A woman holding two packages of toilet paper and dripping from an overhead sprinkler makes her way through looted grocery store in South Central Los Angeles after the Rodney King riots. Photographed May 1, 1992 in Los Angeles, CA. (Photo by Dayna Smith/The Washington Post via Getty Images)

The video led to upheaval within the LAPD, sparking calls for the ouster of then-Chief Daryl Gates and prompting the appointment of the Christopher Commission to examine the inner workings of the LAPD and allegations of excessive force and institutional racism.

When the four officers involved in the King beating were acquitted a year later of excessive use of force by a jury in Ventura County, five days of rioting ensued in Los Angeles, resulting in 54 deaths, some 2,400 injuries, scores of destroyed buildings and other property damage, and more than 12,000 arrests. The acquitted police officers were later convicted of violating Rodney King's civil rights in a federal court trial.

King, a Sacramento native, died in Rialto on June 17, 2012, of what was described as an accidental drowning. He was 47.

King's daughter, Lora Dene King, issued a statement Monday reacting to Holliday's death, saying, "The King family will be forever grateful to George Holliday, who had the courage and conviction to hold the LAPD accountable in their brutal beating of my father Rodney. Our condolences are extended to his family and friends."

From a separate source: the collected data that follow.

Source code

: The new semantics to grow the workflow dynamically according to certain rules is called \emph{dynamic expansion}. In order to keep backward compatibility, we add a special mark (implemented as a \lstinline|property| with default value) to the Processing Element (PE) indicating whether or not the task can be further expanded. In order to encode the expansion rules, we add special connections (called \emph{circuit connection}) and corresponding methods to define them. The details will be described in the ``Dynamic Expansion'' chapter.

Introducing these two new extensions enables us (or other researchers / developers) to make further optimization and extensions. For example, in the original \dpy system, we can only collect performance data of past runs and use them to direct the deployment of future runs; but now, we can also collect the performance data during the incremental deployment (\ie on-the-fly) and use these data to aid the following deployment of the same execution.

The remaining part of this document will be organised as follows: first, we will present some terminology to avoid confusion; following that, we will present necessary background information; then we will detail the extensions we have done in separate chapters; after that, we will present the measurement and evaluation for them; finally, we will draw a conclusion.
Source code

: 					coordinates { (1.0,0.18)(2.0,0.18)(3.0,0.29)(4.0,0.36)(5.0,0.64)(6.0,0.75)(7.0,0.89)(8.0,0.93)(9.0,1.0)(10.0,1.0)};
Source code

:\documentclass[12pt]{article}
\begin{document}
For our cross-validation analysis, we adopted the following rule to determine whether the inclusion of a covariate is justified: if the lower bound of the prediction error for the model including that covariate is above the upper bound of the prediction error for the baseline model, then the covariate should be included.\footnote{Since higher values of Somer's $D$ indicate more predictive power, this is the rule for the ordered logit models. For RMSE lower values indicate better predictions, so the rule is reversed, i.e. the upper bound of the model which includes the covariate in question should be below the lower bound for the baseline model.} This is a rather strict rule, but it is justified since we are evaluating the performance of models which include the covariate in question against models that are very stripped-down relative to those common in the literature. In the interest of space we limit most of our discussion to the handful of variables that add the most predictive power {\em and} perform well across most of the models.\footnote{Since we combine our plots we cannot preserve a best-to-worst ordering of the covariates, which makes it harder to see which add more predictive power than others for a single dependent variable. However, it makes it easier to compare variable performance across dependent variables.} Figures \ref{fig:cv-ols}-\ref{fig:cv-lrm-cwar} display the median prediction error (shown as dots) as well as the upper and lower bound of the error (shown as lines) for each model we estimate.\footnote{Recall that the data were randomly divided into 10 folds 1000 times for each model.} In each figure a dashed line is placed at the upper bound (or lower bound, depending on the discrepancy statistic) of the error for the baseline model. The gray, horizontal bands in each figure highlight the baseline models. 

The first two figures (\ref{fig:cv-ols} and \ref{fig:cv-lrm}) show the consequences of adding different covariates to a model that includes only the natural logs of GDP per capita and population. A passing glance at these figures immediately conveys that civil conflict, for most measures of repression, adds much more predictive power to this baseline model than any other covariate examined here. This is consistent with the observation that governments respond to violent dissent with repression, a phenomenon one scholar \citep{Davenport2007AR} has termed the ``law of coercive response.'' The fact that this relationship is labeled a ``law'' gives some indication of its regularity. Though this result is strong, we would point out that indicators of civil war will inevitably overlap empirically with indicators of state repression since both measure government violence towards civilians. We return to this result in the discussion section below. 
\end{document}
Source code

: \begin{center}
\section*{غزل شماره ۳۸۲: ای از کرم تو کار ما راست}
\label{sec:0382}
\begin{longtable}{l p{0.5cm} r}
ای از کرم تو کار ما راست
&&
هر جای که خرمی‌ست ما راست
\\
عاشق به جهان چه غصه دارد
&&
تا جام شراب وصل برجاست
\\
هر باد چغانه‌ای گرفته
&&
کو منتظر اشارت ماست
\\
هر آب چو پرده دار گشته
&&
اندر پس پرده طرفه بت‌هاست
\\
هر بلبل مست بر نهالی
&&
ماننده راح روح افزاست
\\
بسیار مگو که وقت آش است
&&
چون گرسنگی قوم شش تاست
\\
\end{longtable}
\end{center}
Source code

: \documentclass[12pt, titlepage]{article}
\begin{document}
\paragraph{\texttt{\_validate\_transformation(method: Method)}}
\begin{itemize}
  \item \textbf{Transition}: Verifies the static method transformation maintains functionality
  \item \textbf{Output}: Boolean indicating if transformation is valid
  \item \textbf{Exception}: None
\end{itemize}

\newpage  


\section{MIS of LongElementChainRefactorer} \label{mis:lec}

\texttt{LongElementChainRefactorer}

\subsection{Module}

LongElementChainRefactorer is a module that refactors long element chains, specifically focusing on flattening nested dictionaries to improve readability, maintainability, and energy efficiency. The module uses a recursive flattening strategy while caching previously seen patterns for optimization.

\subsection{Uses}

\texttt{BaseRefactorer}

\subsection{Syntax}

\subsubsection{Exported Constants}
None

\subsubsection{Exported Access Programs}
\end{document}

Holliday told The New York Times last year that he was still working as a plumber, never profiting from the video, which was still in the possession of federal authorities.

He told the paper he had purchased the video camera about a month before the King beating, and he grabbed it instinctively when he and his wife were awakened by the police ruckus outside his window.

"You know how it is when you have a new piece of technology," he told the paper. "You film anything and everything."